Chapter 2.10, Problem 19E

To determine

To calculate: The derivative of the function $c\left(z\right)=e^{-z}\sin \left(z\right)$ also the value of the function and slope at the points $0,\frac{\pi }{2}\text{ and }\pi$ . Sketch and describe the graph of the function on the domain $0\le z\le 2\pi$ .

Answer to Problem 19E

The derivative of the function is $c\text{'}\left(z\right)=e^{-z}\left(\cos z-\sin z\right)$ , value and slope of the function at the points$0,\frac{\pi }{2}\text{ and }\pi$ are, $c\left(0\right)=0,c\text{'}\left(0\right)=1,c\left(\frac{\pi }{2}\right)=e^{-\frac{\pi }{2}},c\text{'}\left(\frac{\pi }{2}\right)=-e^{-\frac{\pi }{2}},c\left(\pi \right)=0\text{ and }c\text{'}\left(\pi \right)=-e^{-\pi }$. The graph of the function is provided below,

  

The behavior of the function is interpreted as, the function first increases reaches the maximum at $z=\frac{\pi }{2}$ then decreases becomes zero at $z=\pi$ , then becomes negative and again zero at $z=2\pi$ .

Explanation of Solution

Given information:

The function $c\left(z\right)=e^{-z}\sin \left(z\right)$ and the points $0,\frac{\pi }{2}\text{ and }\pi$ .

Formula used:

The slope of a function at a given point is the derivative of the function at that point.

Product rule of differentiation $\frac{d}{dx}f\left(x\right)\cdot g\left(x\right)=f\left(x\right)\frac{d}{dx}g\left(x\right)+g\left(x\right)\frac{d}{dx}f\left(x\right)$ .

Calculation:

Consider the function $c\left(z\right)=e^{-z}\sin \left(z\right)$ .

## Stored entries
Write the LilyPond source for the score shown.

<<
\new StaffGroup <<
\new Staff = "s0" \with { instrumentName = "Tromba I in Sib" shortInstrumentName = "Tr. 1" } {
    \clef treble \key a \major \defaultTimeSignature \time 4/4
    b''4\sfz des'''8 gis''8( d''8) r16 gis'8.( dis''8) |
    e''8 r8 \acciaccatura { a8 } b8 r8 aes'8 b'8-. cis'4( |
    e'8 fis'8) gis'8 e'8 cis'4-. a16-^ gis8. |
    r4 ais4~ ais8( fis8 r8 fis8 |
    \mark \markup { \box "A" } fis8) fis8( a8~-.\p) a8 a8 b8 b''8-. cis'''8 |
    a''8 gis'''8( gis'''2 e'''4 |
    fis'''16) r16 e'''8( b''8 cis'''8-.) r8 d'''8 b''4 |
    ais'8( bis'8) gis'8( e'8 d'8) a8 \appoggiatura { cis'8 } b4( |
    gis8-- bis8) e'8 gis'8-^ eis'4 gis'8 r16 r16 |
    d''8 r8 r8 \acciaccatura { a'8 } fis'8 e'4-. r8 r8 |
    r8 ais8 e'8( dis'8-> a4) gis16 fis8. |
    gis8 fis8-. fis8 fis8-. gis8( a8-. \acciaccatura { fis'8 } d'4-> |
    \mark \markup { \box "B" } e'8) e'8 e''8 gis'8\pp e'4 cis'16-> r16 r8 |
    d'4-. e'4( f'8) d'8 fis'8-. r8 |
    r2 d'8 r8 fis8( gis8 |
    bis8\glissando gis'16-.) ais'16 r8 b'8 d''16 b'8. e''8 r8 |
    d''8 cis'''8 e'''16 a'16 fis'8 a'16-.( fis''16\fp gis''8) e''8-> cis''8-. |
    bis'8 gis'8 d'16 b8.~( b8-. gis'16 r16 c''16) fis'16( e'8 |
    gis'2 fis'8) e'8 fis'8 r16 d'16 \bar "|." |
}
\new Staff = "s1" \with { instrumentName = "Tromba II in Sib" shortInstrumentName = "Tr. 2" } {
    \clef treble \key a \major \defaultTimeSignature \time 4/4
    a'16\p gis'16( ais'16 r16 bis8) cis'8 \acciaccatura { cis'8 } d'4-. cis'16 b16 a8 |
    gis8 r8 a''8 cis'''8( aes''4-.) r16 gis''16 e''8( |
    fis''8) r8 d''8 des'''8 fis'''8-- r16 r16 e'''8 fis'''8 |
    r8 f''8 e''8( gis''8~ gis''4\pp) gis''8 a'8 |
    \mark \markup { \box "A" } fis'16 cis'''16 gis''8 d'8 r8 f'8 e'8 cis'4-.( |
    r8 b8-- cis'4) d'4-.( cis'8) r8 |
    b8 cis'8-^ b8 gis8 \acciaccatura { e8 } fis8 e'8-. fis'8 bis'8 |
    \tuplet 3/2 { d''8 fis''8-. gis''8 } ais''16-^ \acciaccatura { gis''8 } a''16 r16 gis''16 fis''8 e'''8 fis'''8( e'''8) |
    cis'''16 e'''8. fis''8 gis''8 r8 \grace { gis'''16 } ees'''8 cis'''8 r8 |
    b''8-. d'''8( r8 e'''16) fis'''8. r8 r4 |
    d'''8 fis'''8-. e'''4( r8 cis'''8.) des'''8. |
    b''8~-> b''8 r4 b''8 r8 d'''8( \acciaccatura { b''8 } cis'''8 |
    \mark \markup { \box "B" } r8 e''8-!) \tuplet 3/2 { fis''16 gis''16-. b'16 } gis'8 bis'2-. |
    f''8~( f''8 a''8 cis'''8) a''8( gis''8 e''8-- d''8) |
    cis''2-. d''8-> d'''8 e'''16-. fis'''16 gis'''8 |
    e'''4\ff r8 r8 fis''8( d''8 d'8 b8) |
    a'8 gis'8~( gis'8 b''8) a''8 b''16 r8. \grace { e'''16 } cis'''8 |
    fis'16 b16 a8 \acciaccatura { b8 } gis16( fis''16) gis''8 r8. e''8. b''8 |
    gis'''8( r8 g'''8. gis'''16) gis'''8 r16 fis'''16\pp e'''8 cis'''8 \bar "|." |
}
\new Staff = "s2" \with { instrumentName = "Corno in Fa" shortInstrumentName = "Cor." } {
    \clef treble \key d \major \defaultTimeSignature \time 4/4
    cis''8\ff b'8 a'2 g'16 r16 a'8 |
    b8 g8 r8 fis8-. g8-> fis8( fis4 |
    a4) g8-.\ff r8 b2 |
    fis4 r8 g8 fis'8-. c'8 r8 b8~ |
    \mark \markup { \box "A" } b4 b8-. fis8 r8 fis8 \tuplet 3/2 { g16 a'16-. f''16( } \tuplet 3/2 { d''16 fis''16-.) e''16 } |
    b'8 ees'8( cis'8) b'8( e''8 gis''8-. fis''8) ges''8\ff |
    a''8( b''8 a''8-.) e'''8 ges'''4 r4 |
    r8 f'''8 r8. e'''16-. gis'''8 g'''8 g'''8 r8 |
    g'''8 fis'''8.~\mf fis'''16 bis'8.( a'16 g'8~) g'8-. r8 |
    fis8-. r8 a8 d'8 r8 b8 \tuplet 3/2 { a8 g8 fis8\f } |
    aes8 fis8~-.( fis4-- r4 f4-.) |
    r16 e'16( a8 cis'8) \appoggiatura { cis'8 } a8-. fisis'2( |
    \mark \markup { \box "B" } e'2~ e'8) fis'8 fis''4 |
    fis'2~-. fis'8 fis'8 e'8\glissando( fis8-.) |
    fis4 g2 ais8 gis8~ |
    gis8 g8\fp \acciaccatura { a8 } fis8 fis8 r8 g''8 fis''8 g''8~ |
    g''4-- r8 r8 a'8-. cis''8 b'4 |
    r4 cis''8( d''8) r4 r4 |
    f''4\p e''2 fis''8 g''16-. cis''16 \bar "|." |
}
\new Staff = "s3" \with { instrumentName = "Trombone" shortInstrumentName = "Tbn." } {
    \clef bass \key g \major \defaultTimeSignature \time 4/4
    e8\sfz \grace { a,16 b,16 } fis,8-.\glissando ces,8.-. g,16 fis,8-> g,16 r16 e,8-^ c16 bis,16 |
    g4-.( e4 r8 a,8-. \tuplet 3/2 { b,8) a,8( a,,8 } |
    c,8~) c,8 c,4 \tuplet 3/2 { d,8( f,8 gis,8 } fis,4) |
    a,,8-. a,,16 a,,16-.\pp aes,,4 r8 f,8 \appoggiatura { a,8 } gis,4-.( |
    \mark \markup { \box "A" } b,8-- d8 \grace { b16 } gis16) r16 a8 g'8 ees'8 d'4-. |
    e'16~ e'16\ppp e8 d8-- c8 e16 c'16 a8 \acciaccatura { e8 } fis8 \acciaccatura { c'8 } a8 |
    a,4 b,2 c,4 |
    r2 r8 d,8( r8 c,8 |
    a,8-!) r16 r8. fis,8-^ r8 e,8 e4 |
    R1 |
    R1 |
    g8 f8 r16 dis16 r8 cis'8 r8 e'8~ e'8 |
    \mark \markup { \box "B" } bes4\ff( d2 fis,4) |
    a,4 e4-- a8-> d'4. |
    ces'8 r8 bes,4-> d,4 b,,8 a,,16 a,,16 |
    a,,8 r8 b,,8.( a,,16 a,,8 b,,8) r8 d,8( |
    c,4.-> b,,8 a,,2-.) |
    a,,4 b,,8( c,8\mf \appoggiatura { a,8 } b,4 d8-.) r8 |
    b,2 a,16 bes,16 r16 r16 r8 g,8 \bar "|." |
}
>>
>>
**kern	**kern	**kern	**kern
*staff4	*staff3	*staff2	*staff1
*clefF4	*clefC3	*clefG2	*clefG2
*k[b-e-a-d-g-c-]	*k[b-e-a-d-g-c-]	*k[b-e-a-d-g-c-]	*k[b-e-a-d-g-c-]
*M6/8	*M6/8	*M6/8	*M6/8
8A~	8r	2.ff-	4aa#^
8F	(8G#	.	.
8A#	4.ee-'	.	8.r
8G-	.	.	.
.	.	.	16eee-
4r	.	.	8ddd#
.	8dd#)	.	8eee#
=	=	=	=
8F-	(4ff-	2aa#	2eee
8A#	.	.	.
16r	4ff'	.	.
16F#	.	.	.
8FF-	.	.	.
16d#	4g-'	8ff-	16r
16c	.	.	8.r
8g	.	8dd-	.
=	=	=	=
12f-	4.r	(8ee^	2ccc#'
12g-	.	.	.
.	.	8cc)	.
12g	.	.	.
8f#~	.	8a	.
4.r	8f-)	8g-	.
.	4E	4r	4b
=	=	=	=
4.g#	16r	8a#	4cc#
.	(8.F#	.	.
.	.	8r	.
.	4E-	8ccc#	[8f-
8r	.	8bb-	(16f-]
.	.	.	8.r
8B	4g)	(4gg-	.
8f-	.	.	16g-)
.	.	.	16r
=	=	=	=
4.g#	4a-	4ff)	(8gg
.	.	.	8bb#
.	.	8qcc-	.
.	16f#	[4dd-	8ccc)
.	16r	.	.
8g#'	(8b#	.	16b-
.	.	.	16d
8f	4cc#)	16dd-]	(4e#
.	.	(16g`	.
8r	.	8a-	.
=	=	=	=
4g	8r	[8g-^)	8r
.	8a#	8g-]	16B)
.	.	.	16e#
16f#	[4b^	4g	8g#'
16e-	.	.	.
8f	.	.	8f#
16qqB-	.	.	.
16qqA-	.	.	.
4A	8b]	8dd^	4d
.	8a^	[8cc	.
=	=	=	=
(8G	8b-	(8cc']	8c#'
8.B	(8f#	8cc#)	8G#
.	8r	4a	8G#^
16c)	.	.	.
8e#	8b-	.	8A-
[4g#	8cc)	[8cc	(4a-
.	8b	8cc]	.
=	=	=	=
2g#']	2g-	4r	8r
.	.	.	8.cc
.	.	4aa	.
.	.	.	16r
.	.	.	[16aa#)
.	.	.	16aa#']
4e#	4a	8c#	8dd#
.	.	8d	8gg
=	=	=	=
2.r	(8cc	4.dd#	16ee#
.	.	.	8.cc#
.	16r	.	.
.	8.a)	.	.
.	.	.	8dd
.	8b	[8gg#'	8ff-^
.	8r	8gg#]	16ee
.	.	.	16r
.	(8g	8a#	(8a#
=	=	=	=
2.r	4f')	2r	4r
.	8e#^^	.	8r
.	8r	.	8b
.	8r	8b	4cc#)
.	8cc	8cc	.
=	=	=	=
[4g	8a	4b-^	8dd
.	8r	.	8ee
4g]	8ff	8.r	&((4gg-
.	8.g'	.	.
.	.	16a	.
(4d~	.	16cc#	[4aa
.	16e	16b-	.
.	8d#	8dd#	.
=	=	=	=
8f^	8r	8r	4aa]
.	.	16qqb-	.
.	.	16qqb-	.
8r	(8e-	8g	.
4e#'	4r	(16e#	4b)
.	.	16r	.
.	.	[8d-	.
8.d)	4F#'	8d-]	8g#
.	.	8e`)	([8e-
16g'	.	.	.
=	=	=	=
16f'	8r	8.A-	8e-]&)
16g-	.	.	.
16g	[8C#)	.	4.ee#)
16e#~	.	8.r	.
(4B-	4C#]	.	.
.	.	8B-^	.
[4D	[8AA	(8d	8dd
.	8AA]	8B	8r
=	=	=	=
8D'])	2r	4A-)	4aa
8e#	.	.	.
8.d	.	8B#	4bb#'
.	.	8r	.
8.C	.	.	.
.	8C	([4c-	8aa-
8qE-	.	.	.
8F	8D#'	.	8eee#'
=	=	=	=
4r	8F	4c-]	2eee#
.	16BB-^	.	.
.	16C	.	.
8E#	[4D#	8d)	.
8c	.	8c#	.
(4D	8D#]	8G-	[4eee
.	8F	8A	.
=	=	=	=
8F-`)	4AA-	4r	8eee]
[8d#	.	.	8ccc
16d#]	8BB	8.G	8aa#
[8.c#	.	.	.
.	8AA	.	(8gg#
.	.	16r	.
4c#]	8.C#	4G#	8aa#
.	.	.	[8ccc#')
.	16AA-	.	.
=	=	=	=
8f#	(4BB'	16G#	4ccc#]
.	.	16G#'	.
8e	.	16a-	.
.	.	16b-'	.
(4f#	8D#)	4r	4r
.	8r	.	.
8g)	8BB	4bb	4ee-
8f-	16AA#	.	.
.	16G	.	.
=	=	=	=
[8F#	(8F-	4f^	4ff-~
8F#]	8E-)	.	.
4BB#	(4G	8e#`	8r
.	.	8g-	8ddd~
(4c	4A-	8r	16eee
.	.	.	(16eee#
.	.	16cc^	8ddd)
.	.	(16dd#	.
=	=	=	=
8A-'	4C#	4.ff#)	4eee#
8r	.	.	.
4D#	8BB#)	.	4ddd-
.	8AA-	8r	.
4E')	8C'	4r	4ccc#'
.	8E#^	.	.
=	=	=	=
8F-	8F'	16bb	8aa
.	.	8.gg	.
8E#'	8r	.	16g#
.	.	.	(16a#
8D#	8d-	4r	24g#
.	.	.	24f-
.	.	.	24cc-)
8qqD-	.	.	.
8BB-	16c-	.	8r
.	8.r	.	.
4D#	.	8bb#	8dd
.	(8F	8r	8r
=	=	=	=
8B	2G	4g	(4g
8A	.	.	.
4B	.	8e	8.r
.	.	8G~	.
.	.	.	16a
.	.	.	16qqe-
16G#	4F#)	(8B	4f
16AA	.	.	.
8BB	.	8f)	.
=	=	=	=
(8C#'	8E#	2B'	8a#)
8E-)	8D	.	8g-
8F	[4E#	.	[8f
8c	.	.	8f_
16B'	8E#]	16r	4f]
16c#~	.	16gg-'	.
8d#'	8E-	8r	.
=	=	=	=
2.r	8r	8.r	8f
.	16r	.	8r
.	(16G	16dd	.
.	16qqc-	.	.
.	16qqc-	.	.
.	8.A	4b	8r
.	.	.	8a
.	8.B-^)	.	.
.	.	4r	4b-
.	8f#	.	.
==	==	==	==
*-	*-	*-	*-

## GIVEN REQUEST 1
In the problem solution, at what value of z does the function reach its maximum?
## GIVEN REQUEST 2
Return each line of the records that contains the string "with".

## FINISHED ANSWER 1
At z = π/2.

## FINISHED ANSWER 2
\new Staff = "s0" \with { instrumentName = "Tromba I in Sib" shortInstrumentName = "Tr. 1" } {
\new Staff = "s1" \with { instrumentName = "Tromba II in Sib" shortInstrumentName = "Tr. 2" } {
\new Staff = "s2" \with { instrumentName = "Corno in Fa" shortInstrumentName = "Cor." } {
\new Staff = "s3" \with { instrumentName = "Trombone" shortInstrumentName = "Tbn." } {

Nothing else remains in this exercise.